[Saved data entries]
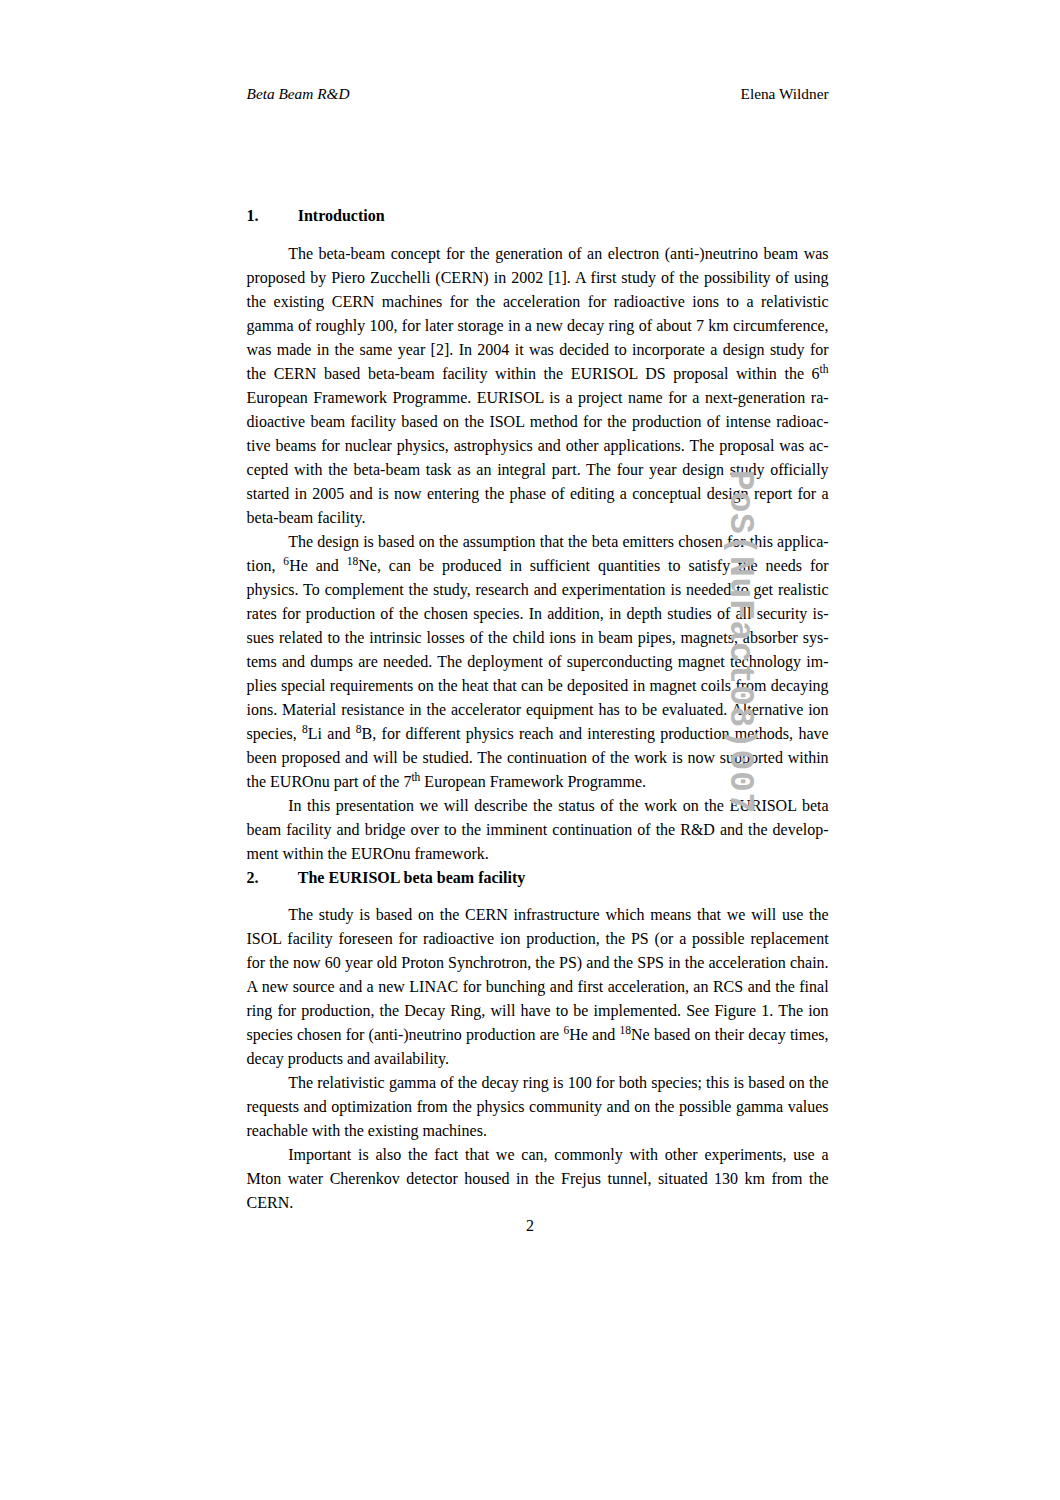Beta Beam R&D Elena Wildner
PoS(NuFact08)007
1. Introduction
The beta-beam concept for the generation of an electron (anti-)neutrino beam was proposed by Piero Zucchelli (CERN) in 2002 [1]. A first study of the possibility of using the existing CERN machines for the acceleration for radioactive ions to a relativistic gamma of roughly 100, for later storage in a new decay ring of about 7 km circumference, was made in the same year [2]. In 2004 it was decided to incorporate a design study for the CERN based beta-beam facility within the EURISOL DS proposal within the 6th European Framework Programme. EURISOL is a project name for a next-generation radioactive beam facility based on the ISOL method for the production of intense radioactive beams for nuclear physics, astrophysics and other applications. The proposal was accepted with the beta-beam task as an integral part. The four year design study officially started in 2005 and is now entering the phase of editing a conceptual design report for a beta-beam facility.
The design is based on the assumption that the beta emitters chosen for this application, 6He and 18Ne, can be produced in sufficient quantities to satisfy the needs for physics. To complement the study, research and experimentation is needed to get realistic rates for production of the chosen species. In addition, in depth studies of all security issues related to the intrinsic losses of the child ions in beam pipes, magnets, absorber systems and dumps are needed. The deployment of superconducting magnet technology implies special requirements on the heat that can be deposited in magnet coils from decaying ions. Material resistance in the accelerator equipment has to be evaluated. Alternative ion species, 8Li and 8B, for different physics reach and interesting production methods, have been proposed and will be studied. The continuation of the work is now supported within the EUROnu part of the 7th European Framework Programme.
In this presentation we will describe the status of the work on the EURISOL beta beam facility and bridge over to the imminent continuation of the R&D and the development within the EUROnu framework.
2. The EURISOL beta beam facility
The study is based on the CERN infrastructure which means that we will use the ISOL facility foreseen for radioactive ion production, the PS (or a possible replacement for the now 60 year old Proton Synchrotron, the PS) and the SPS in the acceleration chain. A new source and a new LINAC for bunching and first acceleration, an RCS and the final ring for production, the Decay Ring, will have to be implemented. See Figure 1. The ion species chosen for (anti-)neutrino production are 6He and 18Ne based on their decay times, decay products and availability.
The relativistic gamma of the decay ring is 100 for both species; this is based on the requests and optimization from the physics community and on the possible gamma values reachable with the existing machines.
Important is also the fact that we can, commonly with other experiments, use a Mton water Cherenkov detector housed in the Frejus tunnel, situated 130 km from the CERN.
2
==
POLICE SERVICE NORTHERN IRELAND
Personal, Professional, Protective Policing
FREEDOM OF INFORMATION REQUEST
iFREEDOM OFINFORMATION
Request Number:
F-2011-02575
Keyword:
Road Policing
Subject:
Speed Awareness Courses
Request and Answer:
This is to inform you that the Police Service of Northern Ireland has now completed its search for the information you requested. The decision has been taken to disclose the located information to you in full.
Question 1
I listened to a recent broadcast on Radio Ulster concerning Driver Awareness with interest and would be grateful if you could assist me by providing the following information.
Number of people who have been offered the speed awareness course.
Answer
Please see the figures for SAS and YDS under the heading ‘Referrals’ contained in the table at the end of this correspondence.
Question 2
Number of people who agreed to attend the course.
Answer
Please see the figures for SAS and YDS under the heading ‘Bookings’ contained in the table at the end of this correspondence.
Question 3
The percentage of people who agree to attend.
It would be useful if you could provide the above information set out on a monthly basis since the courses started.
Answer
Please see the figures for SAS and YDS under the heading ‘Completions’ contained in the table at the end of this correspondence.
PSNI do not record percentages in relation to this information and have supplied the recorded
--
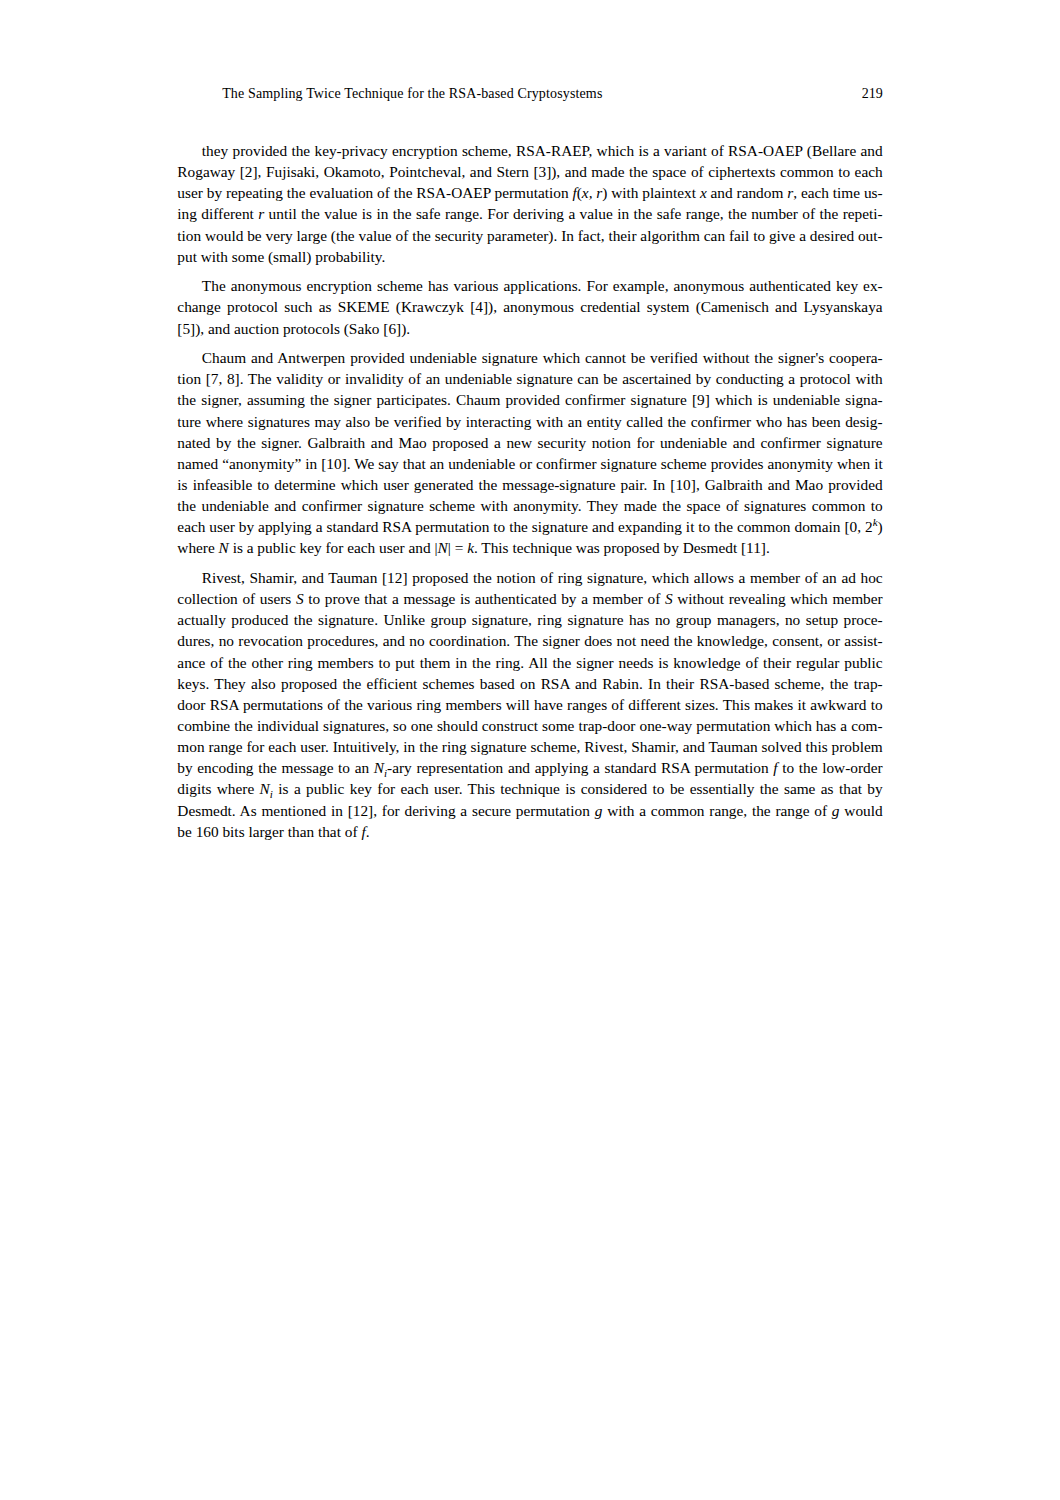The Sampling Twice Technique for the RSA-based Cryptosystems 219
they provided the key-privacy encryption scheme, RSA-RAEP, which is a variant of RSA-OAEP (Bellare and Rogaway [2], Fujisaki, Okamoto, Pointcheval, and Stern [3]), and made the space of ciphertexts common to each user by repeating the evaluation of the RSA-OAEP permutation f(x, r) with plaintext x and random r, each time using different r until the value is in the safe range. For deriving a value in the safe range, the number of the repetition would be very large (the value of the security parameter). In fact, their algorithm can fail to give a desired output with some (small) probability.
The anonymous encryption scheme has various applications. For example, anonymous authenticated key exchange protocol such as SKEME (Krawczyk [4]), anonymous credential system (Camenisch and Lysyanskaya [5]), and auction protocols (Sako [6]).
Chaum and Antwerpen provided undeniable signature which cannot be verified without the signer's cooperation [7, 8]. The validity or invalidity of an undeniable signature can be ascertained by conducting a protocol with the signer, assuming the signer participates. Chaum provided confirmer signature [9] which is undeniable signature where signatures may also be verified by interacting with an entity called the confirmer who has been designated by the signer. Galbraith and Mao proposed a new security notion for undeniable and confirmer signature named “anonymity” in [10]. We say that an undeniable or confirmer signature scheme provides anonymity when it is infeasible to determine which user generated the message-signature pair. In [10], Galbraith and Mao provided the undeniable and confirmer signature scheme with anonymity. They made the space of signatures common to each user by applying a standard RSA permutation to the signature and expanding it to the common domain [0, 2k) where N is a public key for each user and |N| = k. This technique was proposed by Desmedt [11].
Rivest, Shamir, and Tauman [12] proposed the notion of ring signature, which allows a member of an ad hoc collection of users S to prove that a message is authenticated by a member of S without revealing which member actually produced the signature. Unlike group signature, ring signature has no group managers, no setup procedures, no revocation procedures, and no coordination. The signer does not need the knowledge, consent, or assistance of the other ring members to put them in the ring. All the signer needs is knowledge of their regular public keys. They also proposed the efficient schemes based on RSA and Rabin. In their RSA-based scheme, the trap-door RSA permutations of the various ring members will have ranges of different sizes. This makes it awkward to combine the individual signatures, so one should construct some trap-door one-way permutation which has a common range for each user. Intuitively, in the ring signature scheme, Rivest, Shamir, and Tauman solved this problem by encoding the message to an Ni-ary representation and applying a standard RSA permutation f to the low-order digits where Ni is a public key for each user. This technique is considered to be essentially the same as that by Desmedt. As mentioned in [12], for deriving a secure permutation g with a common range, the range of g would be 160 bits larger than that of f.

- _WORK TO COMPLETE_
Working from the records above, write out verbatim only the lines from the line containing "It would be" through the line containing "PSNI do not".

- _SOLUTION TO THIS EXERCISE_
It would be useful if you could provide the above information set out on a monthly basis since the courses started.
Answer
Please see the figures for SAS and YDS under the heading ‘Completions’ contained in the table at the end of this correspondence.
PSNI do not record percentages in relation to this information and have supplied the recorded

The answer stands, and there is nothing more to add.